ABSTRACT
BACKGROUND/AIM: Prognosis for patients with head and neck squamous cell carcinoma (HNSCC) is poor in most cases and has not improved despite advances in therapy. Novel therapeutic approaches are mandatory in order to improve the situation. Everolimus, an inhibitor of mammalian target of rapamycin, as well as the multi-tyrosine kinase inhibitors sorafenib and sunitinib, has demonstrated a substantial therapeutic effect in various types of human cancer with moderate side-effects. Expression of vascular endothelial growth factor receptor (VEGFR) 1 and 2, and of the tumor-suppressor protein phosphatase and tensin homolog deleted on chromosome 10 (PTEN) were evaluated in chemonaïve human papillomavirus (HPV)-positive and -negative squamous cell carcinoma (SCC) and after exposure to everolimus, sorafenib or sunitinib. MATERIALS AND METHODS: p16-positive CERV196 and p16-negative HNSCC 11A and 14C cells were incubated with different drug concentrations for 48-192 h. Expression of VEGFR1 and -2 as well as PTEN were determined by enzyme-linked immunosorbent assay and was compared to a chemonaïve control. RESULTS: VEGFR1 and -2, as well as PTEN, were expressed in all three cell lines. Sunitinib, sorafenib and everolimus significantly reduced the expression of VEGFR1 and -2, especially in p16-positive CERV196 cells. Sunitinib appeared to be more effective in reducing VEGFR1 and -2 expression than sorafenib and everolimus. PTEN levels were remarkably lower in HPV-positive CERV196 cells. PTEN expression increased significantly under sunitinib and sorafenib in HNSCC 11A and CERV196 cells. Everolimus, on the other hand, led to a significant decrease of PTEN expression in these cell lines. CONCLUSION: The tested drugs displayed a remarkable anti-angiogenic effect by inhibition of VEGFR1 and -2 expression. Sunitinib and sorafenib were able to increase PTEN expression, which might induce apoptosis of cancer cells. HPV-positive CERV196 cells were characterized by an increased susceptibility to these small-molecule drugs. Further studies are imperative to scrutinize HPV status-dependent differences in drug response and possible implications for future treatment options.

-----

◆ **Assignment**:
Name every drug that the abstract above says was applied to the cancer cells.

◆ **Information given**:
-----

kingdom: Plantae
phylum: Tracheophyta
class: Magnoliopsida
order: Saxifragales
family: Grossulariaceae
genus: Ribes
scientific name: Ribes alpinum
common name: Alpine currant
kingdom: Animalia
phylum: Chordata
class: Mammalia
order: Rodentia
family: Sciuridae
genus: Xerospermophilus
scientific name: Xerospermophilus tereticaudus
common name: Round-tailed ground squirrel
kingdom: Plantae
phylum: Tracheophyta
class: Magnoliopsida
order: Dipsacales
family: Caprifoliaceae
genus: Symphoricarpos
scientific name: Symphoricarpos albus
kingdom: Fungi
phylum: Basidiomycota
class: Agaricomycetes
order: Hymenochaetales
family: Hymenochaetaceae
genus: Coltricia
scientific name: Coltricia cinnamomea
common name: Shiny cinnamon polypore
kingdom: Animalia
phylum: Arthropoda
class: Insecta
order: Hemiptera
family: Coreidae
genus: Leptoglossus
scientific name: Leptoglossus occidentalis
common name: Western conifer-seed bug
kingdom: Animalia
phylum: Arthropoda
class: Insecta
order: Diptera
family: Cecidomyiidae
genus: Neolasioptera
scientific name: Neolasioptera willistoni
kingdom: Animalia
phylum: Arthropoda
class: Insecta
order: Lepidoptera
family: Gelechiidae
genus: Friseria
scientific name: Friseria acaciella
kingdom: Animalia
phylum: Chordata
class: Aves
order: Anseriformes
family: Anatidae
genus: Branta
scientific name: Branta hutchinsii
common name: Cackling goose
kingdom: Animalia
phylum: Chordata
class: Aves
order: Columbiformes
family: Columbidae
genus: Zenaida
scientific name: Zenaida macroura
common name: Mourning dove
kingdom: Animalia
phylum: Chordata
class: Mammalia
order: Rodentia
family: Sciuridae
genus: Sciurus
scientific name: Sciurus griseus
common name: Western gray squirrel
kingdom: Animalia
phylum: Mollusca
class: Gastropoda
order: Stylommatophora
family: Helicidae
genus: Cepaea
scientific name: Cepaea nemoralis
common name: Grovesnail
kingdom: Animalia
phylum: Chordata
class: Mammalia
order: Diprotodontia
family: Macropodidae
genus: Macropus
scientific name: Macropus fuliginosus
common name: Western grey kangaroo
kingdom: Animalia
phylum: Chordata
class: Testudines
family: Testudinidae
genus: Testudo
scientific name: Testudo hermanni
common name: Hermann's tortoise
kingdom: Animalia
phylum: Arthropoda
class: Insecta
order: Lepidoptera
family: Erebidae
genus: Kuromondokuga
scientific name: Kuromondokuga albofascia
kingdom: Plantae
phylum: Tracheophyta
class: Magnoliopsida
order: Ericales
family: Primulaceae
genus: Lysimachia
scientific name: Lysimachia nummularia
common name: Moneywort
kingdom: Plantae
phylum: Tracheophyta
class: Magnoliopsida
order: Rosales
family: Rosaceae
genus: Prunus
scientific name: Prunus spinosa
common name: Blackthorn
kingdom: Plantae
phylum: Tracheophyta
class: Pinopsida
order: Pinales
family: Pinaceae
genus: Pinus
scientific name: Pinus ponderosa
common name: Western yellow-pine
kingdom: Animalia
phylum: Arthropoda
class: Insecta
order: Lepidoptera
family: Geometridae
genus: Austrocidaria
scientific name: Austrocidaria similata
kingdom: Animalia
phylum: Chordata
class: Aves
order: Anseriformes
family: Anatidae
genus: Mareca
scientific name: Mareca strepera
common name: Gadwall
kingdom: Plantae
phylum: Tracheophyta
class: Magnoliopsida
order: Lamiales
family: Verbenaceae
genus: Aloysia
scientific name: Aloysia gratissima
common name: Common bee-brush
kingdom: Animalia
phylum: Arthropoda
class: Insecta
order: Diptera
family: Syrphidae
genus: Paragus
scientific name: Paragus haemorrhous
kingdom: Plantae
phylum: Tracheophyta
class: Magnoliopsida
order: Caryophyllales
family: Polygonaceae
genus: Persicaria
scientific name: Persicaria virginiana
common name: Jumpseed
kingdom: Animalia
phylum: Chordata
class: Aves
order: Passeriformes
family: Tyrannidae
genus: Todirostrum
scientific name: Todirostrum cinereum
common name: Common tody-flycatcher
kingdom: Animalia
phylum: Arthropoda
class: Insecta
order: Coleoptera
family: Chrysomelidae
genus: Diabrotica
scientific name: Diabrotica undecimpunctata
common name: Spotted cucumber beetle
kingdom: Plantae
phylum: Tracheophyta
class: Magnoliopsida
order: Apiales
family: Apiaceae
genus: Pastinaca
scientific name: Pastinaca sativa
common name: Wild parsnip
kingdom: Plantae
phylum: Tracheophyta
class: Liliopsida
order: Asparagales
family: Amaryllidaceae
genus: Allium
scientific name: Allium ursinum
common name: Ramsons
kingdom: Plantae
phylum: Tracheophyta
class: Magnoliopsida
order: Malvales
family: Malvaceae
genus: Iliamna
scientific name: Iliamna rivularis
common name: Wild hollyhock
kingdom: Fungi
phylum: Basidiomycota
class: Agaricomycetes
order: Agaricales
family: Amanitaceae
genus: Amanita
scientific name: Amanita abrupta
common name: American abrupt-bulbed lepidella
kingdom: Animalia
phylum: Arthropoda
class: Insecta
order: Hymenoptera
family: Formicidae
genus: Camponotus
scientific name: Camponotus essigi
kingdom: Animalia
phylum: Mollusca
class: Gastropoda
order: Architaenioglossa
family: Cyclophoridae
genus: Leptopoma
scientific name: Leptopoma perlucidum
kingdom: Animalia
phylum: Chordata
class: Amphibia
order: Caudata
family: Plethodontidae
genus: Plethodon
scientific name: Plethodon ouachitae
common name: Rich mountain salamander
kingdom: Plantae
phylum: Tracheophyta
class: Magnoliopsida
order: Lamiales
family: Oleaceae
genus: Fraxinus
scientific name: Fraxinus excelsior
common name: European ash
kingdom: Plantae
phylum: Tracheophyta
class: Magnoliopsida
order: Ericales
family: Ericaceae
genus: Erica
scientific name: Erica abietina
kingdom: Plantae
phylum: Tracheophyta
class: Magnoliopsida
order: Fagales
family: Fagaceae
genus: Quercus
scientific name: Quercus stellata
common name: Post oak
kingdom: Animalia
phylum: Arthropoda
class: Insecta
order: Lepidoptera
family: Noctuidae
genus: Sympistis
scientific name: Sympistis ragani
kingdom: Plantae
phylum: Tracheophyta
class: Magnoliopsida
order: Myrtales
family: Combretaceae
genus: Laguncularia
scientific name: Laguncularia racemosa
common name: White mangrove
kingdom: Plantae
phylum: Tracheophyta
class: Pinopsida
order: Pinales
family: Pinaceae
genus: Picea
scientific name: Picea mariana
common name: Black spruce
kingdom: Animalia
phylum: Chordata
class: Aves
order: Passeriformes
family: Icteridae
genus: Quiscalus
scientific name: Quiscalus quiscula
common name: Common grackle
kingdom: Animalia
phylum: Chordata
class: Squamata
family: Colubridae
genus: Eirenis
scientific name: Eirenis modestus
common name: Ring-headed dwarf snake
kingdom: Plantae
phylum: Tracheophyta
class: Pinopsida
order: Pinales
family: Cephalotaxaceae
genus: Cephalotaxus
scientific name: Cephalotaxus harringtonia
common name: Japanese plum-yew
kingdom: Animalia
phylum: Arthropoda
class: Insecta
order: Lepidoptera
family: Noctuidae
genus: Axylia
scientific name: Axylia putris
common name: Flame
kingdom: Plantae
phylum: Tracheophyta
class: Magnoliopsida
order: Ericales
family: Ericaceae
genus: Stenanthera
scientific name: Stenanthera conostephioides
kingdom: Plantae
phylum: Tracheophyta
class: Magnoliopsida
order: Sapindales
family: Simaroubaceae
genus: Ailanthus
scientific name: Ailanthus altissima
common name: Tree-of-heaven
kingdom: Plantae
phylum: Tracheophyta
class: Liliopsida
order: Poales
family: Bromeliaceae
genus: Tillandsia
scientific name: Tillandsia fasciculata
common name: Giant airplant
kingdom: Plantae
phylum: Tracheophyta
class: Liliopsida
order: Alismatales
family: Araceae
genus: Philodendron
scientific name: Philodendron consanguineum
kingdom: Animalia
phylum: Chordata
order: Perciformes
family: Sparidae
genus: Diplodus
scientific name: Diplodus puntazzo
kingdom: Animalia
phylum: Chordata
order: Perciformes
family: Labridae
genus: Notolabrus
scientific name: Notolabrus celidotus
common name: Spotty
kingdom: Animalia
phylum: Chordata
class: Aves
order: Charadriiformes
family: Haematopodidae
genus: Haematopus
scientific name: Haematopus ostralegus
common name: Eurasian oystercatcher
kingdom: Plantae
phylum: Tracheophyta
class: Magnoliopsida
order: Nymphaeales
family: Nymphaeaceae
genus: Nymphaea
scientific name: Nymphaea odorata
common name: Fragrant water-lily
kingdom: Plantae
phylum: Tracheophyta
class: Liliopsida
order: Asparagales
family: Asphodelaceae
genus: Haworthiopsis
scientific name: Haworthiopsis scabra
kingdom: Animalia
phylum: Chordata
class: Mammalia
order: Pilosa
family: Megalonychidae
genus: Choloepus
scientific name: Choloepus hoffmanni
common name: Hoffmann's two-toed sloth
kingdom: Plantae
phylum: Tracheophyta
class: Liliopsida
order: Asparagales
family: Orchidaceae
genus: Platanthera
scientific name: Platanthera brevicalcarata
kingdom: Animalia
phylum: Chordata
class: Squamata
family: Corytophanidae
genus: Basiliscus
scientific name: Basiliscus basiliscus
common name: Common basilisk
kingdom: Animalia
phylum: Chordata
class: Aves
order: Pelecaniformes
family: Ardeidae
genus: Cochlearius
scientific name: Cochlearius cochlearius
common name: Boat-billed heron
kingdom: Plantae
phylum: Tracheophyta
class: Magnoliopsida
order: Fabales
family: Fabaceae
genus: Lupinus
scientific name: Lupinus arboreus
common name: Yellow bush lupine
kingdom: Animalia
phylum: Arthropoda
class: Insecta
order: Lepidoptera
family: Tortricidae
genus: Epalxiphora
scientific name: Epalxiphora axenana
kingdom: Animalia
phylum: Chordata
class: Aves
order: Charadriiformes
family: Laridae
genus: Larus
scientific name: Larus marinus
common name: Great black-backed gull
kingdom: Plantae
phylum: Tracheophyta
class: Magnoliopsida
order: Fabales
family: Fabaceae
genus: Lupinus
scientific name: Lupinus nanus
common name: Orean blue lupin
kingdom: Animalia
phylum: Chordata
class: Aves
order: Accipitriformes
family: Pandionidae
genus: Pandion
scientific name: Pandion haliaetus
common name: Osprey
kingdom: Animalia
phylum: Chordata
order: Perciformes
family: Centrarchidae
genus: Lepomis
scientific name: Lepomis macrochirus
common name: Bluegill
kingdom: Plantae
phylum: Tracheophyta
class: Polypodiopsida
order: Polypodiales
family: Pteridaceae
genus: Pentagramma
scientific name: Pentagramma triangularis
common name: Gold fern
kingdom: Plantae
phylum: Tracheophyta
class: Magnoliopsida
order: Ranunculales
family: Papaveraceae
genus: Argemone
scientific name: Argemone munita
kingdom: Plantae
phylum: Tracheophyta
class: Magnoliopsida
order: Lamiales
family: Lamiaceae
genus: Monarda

-----

◆ **Your response**:
Everolimus, sorafenib and sunitinib.